What inspired you to set La Traviata in the Art Deco era?
Art Deco and the Roaring Twenties have always fascinated me. Both of these—one an artistic movement, the other a social phenomenon—flourished at the same time. Art Deco represented elegance and glamour—think of Hollywood's sophisticated women and mysterious vamps—but also modernism and industrial progress. The era of speed had begun.
What had changed during this period?
A brutal war had left the nation in mourning for a lost generation of men, so young people took up the motto “Enjoy today to the fullest, for tomorrow may never arrive.” No moral or social barriers could stop them. They indulged in scandalous behavior—drinking in Prohibition-era speakeasies, sometimes drinking absinthe, the “Green Curse” of France; smoking cigarettes in public through long holders; and dancing wildly in dark clubs to the shocking rhythms of the Charleston played by jazz bands. And then there were cars, still relatively new at the time, perfect and comfortable for practicing the new sexual sport: petting.
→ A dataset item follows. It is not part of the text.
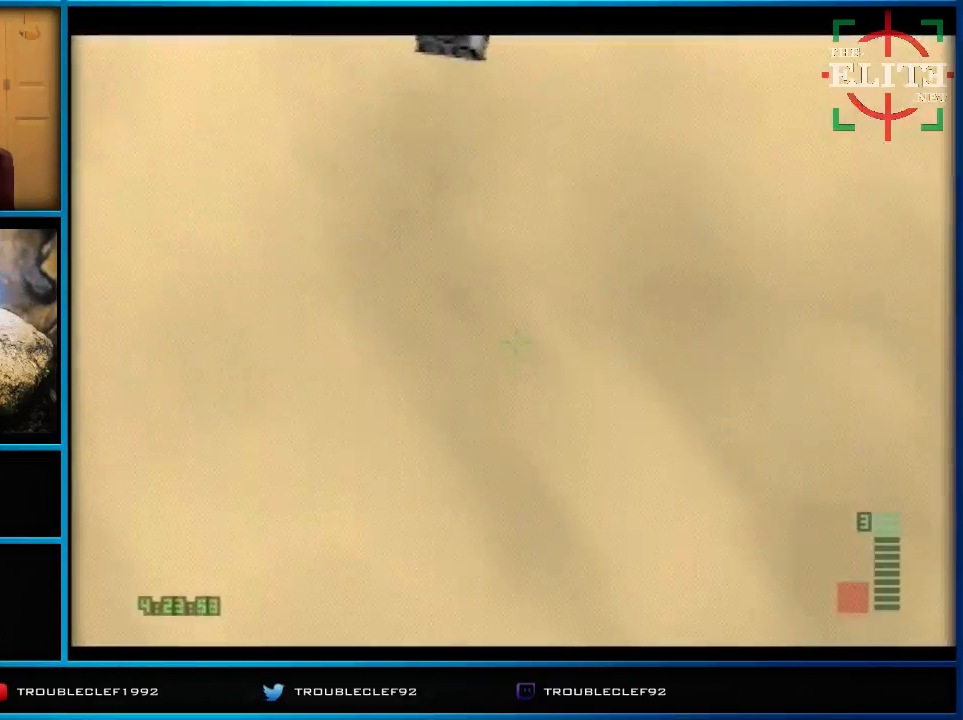
{"buttons": [], "left_stick": "center", "events": [[300, "Z", "up"]]}
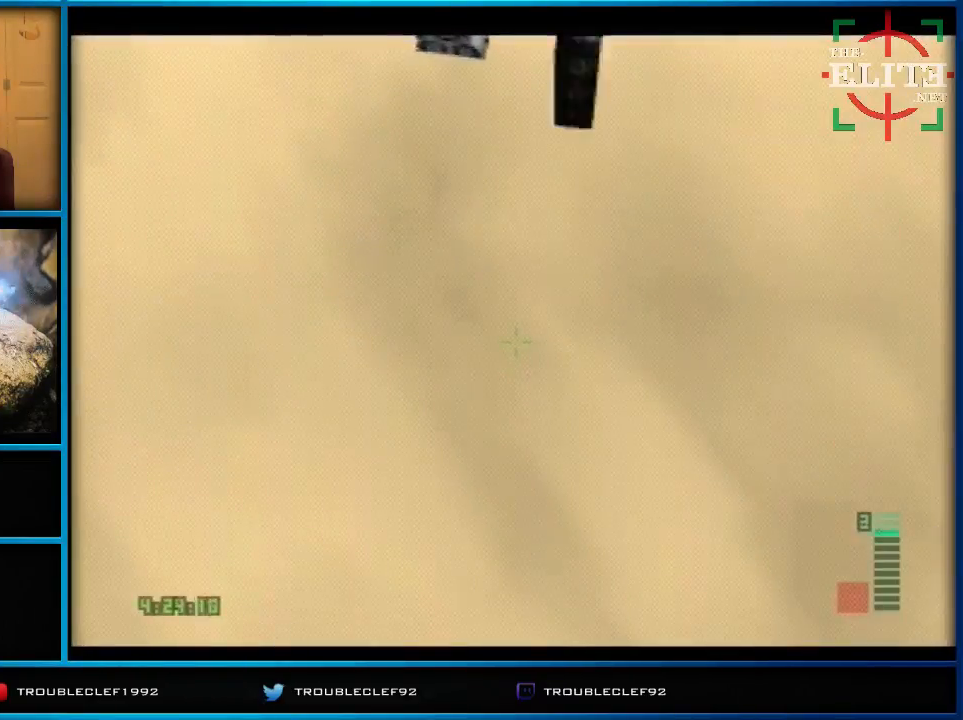
{"buttons": [], "left_stick": "center", "events": []}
Violetta's first entrance in La Traviata.
What influenced your designs for the production?
In the third act, Flora's party takes place in a private nightclub decorated with the characteristic geometric lines and predominant colors of Art Deco: black and gold. When I started thinking about the costumes and choreography for this part of the opera, Josephine Baker with her famous skirt of bananas first came to my mind. But I suddenly realized that I had my inspiration right in front of me: a little statuette of an oriental dancer, whose delicate body is made of ivory and her brief costume made of bronze. It’s one of my most precious belongings, and even if it is not signed by the great Romanian Art Deco sculptor Chiparus, it is as exquisite as any of his dancers. A fascination with exotic cultures was a defining characteristic of Art Deco, after the discovery of Tutankhamen’s tomb in 1921.
The bronze and ivory sculptures of Demétre Chiparus (1886-1947) embody the spirit of the Art Deco epoch. When the art of ancient Egypt came into fashion during the 1920s, Chiparus created numerous decorative figures that represented Egyptian dancers, like this one.
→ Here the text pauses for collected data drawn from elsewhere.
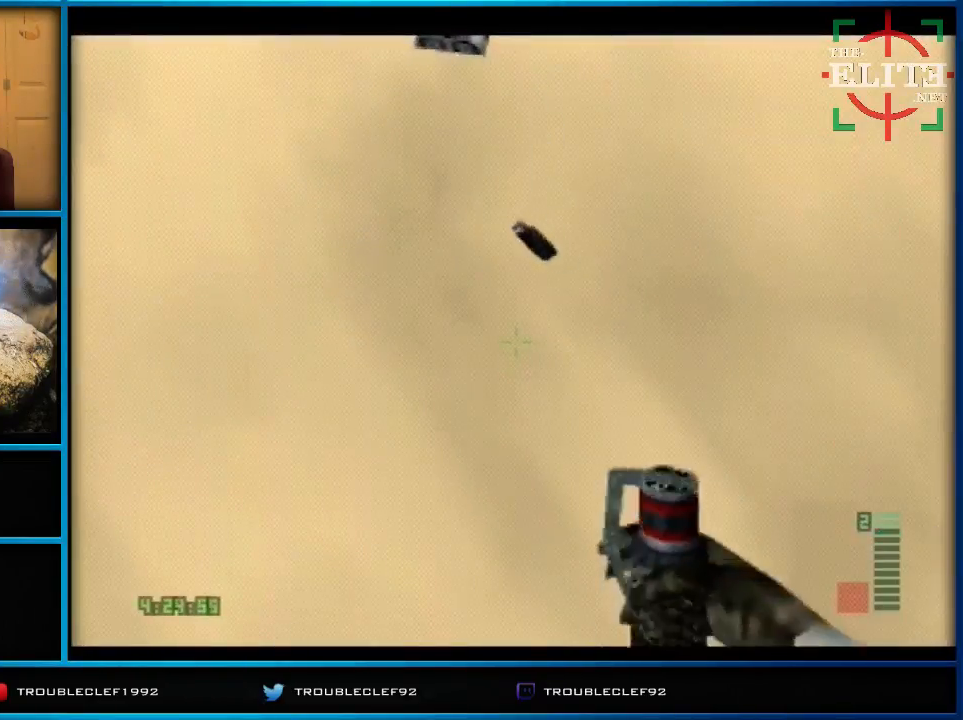
{"buttons": ["C_LEFT", "C_UP"], "left_stick": "down-left", "events": [[367, "left_stick", "down-left"], [400, "C_LEFT", "down"], [400, "C_UP", "down"]]}
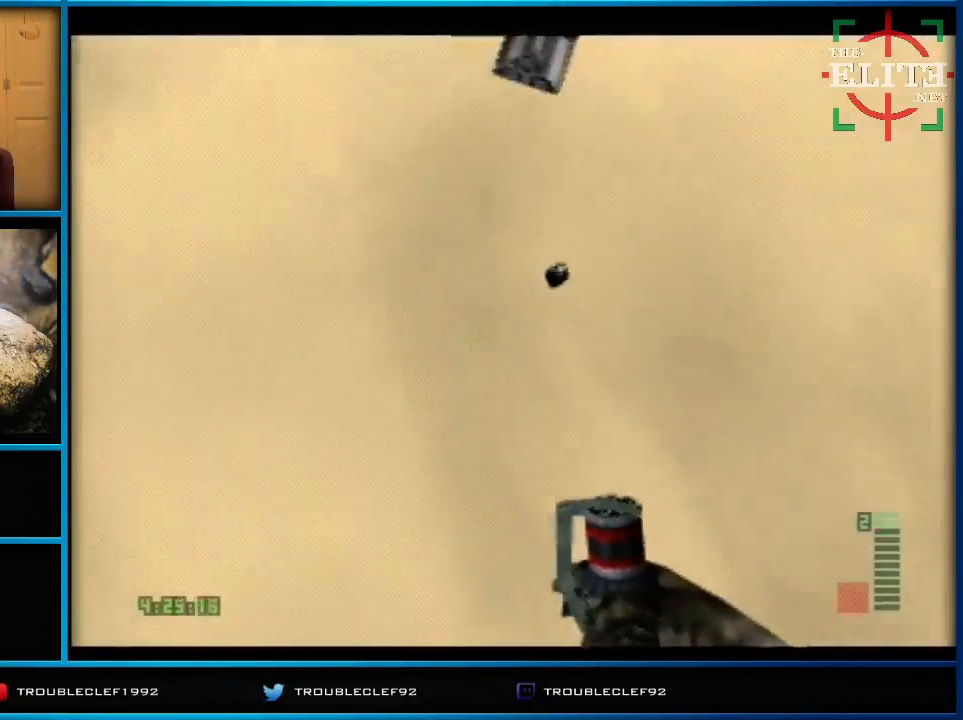
{"buttons": ["C_LEFT", "C_UP"], "left_stick": "down-right", "events": [[300, "left_stick", "center"], [467, "left_stick", "down-right"]]}
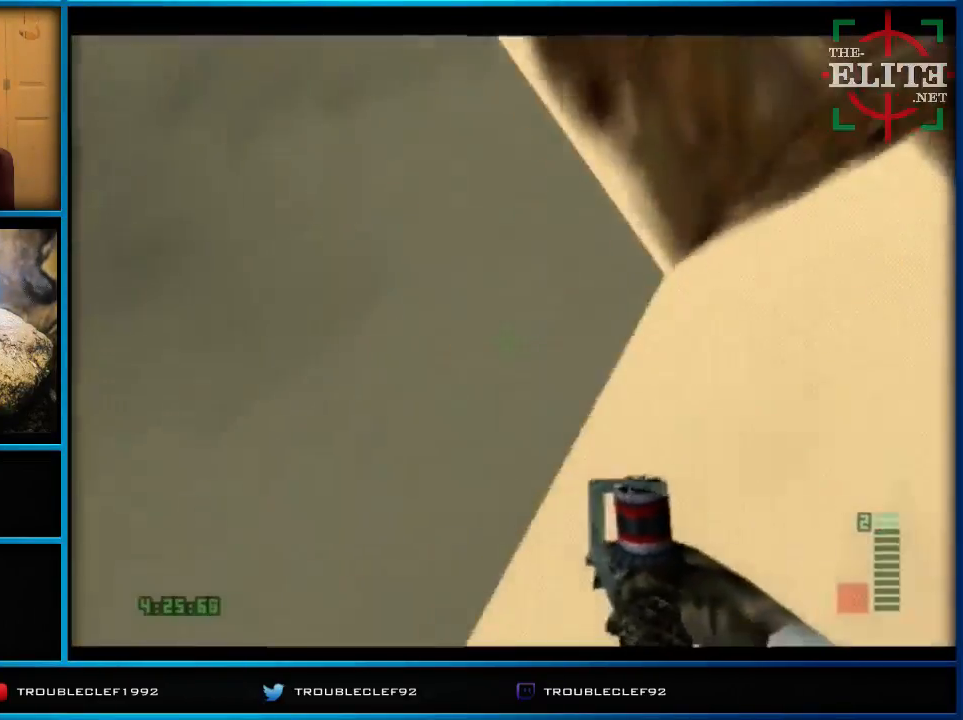
{"buttons": ["C_LEFT", "C_UP"], "left_stick": "down", "events": [[200, "left_stick", "center"], [300, "left_stick", "left"], [500, "left_stick", "down"]]}
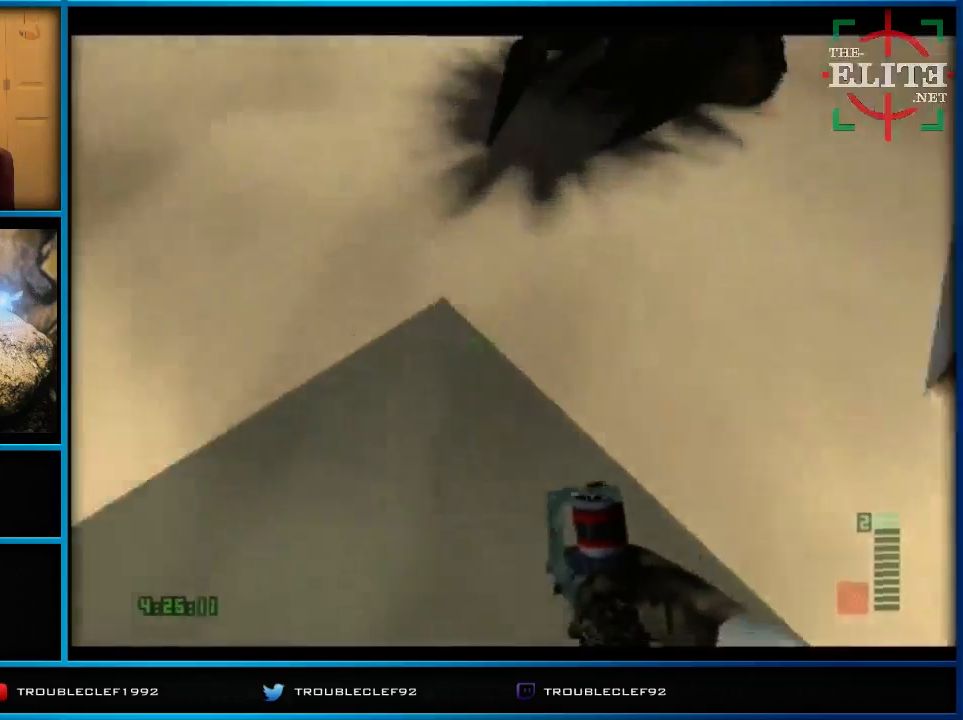
{"buttons": ["C_LEFT", "C_UP"], "left_stick": "center", "events": [[100, "left_stick", "down-left"], [300, "left_stick", "center"], [400, "left_stick", "right"], [500, "left_stick", "center"]]}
The new fashions of the 1920s were also fascinating to me. Wild and frenetic popular dances—such as the Charleston, Black Bottom and Shimmy—demanded total freedom of movement. Corsets were abolished, and with lighter undergarments such as the “step-ins,” a new woman emerged: slim, stylish, refined and reckless. On one side the new fashion called “the Garçon Look” made women look very girlish; on the other hand, the pale skin and black-lined eyes created the fascinating American “vamp” and the French “femme fatale.”